For the purpose of this tutorial, we will use a GPU-powered Virtual Machine offered by NodeShift; however, you can replicate the same steps with any other cloud provider of your choice. NodeShift provides the most affordable Virtual Machines at a scale that meets GDPR, SOC2, and ISO27001 requirements.

Visit the NodeShift Platform and create an account. Once you've signed up, log into your account.

Follow the account setup process and provide the necessary details and information.

Step 2: Create a GPU Node (Virtual Machine)

GPU Nodes are NodeShift's GPU Virtual Machines, on-demand resources equipped with diverse GPUs ranging from H100s to A100s. These GPU-powered VMs provide enhanced environmental control, allowing configuration adjustments for GPUs, CPUs, RAM, and Storage based on specific requirements.

Navigate to the menu on the left side. Select the GPU Nodes option, create a GPU Node in the Dashboard, click the Create GPU Node button, and create your first Virtual Machine deployment.

Step 3: Select a Model, Region, and Storage

In the "GPU Nodes" tab, select a GPU Model and Storage according to your needs and the geographical region where you want to launch your model.

We will use 1x RTX A6000 GPU for this tutorial to achieve the fastest performance. However, you can choose a more affordable GPU with less VRAM if that better suits your requirements.

# Material:
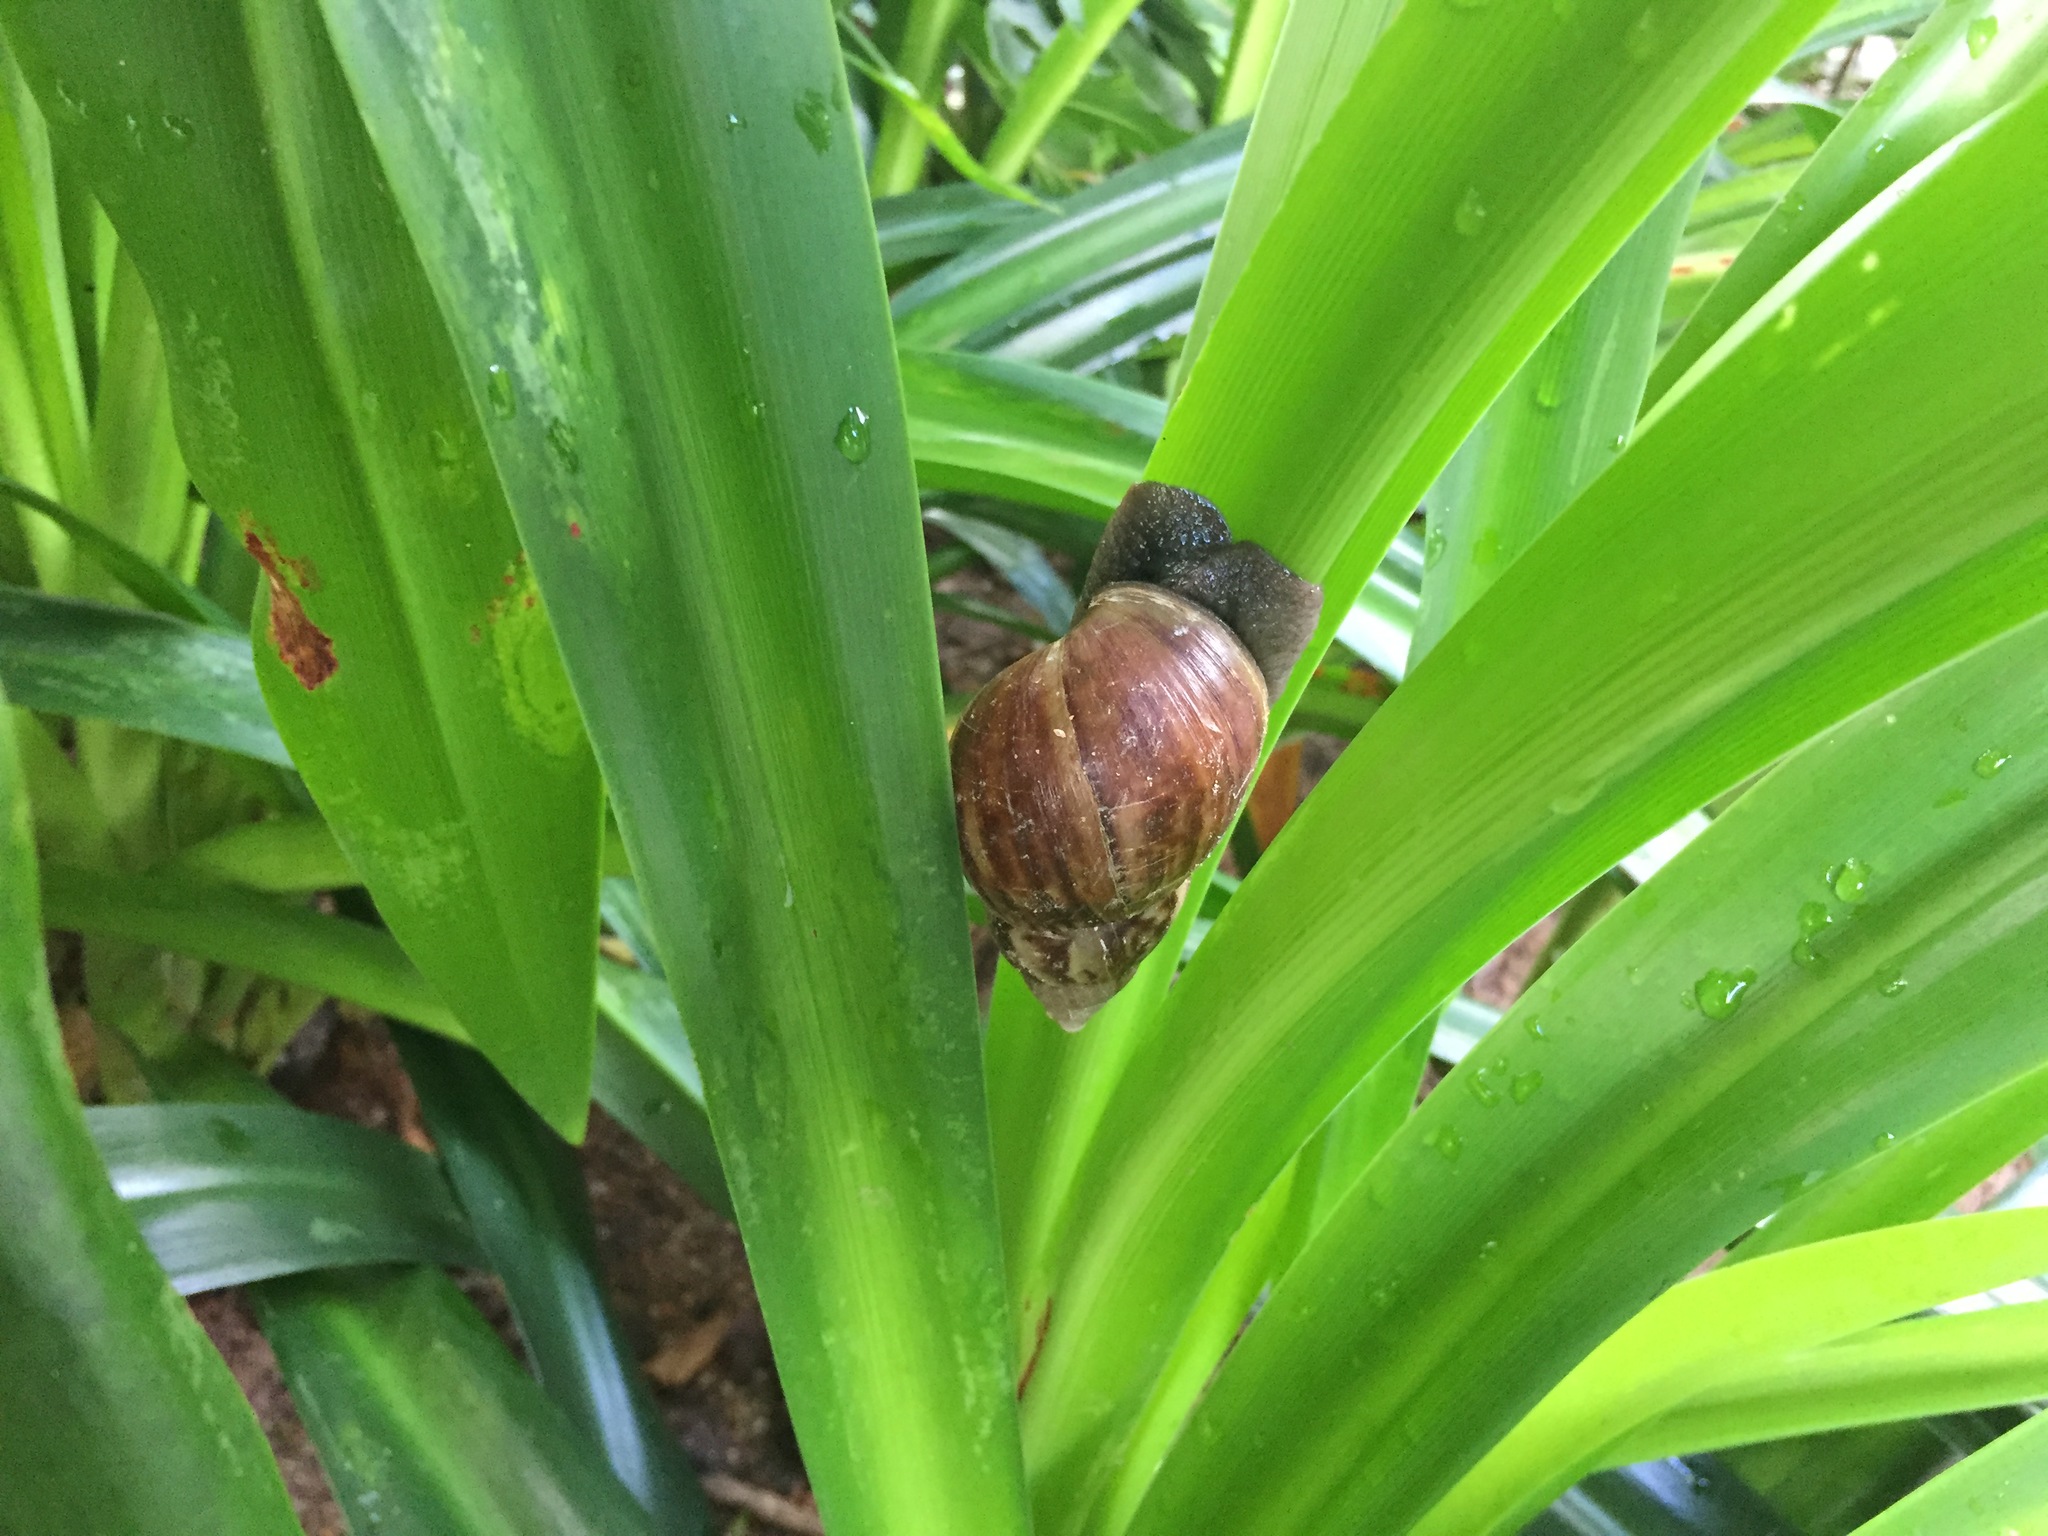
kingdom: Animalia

# Requests:
1) Reproduce word for word the stretch of the NodeShift tutorial from "Step 3: Select" through "suits your requirements.".
2) In the NodeShift tutorial, which GPU does the author choose for the tutorial?
3) Continue the NodeShift tutorial, picking up after its final sentence.

# Answers:
1)
Step 3: Select a Model, Region, and Storage

In the "GPU Nodes" tab, select a GPU Model and Storage according to your needs and the geographical region where you want to launch your model.

We will use 1x RTX A6000 GPU for this tutorial to achieve the fastest performance. However, you can choose a more affordable GPU with less VRAM if that better suits your requirements.

2) A single RTX A6000 GPU (1x RTX A6000).

3)
Step 4: Select Authentication Method

There are two authentication methods available: Password and SSH Key. SSH keys are a more secure option. To create them, please refer to our official documentation.

Step 5: Choose an Image

Next, you will need to choose an image for your Virtual Machine. We will deploy SmolLM2 models on a Jupyter Virtual Machine. This open-source platform will allow you to install and run the SmolLM2 models on your GPU node. By running this model on a Jupyter Notebook, we avoid using the terminal, simplifying the process and reducing the setup time. This allows you to configure the model in just a few steps and minutes.

Note: NodeShift provides multiple image template options, such as TensorFlow, PyTorch, NVIDIA CUDA, Deepo, Whisper ASR Webservice, and Jupyter Notebook. With these options, you don’t need to install additional libraries or packages to run Jupyter Notebook. You can start Jupyter Notebook in just a few simple clicks.

After choosing the image, click the 'Create' button, and your Virtual Machine will be deployed.

Step 6: Virtual Machine Successfully Deployed

You will get visual confirmation that your node is up and running.

Step 7: Connect to Jupyter Notebook

Once your GPU Virtual Machine deployment is successfully created and has reached the 'RUNNING' status, you can navigate to the page of your GPU Deployment Instance. Then, click the 'Connect' Button in the top right corner.

After clicking the 'Connect' button, you can view the Jupyter Notebook.

Now open Python 3(pykernel) Notebook.

Next, If you want to check the GPU details, run the following command in the Jupyter Notebook cell:

!nvidia-smi

Step 8: Install CUDA

Run the following command in the Jupyter Notebook cell to install the CUDA:

!sudo apt install nvidia-cuda-toolkit -y

Step 9: Install the Required Packages

Run the following command in the Jupyter Notebook cell to install the required packages:

pip install transformers torch accelerate

Transformers: Transformers provide APIs and tools to download and efficiently train pre-trained models.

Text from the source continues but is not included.